Start of Listed entries
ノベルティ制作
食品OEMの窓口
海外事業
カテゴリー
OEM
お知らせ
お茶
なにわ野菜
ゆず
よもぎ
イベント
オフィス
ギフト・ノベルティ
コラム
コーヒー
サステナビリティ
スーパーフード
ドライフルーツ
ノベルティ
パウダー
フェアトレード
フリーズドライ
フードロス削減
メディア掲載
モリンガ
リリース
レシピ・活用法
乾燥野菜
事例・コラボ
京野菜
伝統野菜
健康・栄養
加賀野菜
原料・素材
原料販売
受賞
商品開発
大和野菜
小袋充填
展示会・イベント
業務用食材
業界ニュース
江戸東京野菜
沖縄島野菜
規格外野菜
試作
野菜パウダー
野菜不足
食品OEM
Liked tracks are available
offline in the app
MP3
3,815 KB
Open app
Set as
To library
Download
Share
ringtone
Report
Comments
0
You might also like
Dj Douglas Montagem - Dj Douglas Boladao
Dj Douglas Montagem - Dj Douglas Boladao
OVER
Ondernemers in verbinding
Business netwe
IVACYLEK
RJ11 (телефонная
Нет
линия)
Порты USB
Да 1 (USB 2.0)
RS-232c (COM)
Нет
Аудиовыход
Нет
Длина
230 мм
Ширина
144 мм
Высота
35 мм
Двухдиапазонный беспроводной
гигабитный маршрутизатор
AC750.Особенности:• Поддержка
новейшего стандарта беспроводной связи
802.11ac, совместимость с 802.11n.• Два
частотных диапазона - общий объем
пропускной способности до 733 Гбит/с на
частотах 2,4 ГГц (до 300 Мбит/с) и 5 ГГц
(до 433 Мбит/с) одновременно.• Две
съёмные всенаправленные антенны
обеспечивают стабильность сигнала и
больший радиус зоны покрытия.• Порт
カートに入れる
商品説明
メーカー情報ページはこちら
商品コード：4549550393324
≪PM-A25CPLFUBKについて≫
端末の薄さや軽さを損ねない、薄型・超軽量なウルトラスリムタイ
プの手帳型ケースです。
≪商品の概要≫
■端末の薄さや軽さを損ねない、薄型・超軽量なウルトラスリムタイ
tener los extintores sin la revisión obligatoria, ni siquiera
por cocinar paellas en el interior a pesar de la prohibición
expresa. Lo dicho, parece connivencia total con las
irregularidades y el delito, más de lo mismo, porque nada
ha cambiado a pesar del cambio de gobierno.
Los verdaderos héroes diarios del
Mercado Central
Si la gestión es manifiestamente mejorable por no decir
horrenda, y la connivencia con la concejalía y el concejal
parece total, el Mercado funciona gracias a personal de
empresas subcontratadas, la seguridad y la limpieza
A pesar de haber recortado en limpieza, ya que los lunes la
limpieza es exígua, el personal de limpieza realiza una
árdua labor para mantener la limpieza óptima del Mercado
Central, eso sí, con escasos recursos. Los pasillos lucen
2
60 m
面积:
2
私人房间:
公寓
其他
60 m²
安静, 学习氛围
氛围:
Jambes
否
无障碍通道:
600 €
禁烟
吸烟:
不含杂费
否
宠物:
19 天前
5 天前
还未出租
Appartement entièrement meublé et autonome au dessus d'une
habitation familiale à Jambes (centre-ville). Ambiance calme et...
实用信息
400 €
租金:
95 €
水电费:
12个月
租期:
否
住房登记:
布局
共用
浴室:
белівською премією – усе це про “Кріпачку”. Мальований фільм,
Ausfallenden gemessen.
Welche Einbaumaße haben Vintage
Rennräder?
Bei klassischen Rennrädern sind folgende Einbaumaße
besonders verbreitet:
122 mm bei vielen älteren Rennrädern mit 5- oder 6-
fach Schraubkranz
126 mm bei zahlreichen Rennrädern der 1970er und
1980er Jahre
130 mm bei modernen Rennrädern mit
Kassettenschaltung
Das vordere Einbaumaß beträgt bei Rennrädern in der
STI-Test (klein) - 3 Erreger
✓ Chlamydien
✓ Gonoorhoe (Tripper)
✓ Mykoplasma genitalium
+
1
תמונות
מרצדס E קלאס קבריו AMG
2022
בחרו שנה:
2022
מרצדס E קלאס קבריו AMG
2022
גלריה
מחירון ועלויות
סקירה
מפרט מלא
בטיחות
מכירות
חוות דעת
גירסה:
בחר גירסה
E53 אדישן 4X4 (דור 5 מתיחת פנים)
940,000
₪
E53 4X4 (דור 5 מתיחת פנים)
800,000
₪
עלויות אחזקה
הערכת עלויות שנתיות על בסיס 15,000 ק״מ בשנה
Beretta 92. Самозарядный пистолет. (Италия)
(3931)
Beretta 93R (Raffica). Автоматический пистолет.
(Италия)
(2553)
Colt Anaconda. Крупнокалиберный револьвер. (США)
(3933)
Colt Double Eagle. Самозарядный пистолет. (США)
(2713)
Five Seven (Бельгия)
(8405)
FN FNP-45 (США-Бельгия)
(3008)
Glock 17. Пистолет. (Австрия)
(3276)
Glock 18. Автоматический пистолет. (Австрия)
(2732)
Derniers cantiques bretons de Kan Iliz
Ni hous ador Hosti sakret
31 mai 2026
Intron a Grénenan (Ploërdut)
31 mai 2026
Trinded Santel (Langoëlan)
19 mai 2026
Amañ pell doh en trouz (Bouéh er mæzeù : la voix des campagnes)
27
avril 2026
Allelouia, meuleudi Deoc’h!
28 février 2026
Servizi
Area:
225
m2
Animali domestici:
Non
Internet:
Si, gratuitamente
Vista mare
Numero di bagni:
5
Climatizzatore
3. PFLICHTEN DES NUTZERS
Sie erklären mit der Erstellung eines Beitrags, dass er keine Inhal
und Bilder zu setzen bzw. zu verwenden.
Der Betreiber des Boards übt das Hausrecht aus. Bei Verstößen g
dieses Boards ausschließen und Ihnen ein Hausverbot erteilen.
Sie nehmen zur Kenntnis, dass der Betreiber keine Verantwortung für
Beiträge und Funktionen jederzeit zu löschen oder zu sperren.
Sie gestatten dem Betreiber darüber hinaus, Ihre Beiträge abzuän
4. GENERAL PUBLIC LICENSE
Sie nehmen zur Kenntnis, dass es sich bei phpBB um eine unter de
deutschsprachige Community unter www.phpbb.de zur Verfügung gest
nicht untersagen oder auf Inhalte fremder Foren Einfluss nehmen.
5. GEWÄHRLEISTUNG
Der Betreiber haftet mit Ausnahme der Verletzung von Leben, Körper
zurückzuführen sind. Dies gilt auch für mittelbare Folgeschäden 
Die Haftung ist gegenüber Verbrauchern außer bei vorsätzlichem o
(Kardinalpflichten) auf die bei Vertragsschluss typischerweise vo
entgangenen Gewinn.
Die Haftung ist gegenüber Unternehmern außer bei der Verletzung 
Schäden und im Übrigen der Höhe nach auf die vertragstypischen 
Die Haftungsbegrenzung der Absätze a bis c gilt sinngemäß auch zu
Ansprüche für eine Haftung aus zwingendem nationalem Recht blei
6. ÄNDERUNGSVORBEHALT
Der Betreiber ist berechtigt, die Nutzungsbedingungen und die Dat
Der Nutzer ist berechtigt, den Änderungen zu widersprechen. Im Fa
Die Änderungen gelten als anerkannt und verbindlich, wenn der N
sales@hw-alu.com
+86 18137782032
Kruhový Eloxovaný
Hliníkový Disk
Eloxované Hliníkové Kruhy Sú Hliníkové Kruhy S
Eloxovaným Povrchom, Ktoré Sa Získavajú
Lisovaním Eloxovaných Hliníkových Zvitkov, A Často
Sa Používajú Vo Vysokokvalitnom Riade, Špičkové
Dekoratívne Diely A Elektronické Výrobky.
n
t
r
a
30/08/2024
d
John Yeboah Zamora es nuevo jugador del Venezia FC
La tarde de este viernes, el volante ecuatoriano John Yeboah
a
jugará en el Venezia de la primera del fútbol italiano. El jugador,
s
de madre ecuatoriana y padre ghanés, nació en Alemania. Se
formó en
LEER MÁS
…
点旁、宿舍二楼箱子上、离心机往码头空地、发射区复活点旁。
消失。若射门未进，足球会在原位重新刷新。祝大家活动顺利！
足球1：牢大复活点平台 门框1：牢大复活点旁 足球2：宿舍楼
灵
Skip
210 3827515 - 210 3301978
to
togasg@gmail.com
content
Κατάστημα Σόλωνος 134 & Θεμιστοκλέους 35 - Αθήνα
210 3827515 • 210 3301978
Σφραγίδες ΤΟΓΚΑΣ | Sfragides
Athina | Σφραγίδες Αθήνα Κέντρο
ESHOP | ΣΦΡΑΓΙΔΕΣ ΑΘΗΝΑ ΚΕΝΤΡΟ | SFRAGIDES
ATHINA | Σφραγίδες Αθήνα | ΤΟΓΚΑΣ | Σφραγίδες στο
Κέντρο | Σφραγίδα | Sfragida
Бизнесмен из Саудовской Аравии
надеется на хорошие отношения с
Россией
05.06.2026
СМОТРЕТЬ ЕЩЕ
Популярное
End of Listed entries
**Your assignment:** Looking at the data above, return every line from the one with "Colt Double Eagle." down to the one with "und Bilder zu setzen bzw. zu verwenden.", exactly and inclusively.

**Result below:**
Colt Double Eagle. Самозарядный пистолет. (США)
(2713)
Five Seven (Бельгия)
(8405)
FN FNP-45 (США-Бельгия)
(3008)
Glock 17. Пистолет. (Австрия)
(3276)
Glock 18. Автоматический пистолет. (Австрия)
(2732)
Derniers cantiques bretons de Kan Iliz
Ni hous ador Hosti sakret
31 mai 2026
Intron a Grénenan (Ploërdut)
31 mai 2026
Trinded Santel (Langoëlan)
19 mai 2026
Amañ pell doh en trouz (Bouéh er mæzeù : la voix des campagnes)
27
avril 2026
Allelouia, meuleudi Deoc’h!
28 février 2026
Servizi
Area:
225
m2
Animali domestici:
Non
Internet:
Si, gratuitamente
Vista mare
Numero di bagni:
5
Climatizzatore
3. PFLICHTEN DES NUTZERS
Sie erklären mit der Erstellung eines Beitrags, dass er keine Inhal
und Bilder zu setzen bzw. zu verwenden.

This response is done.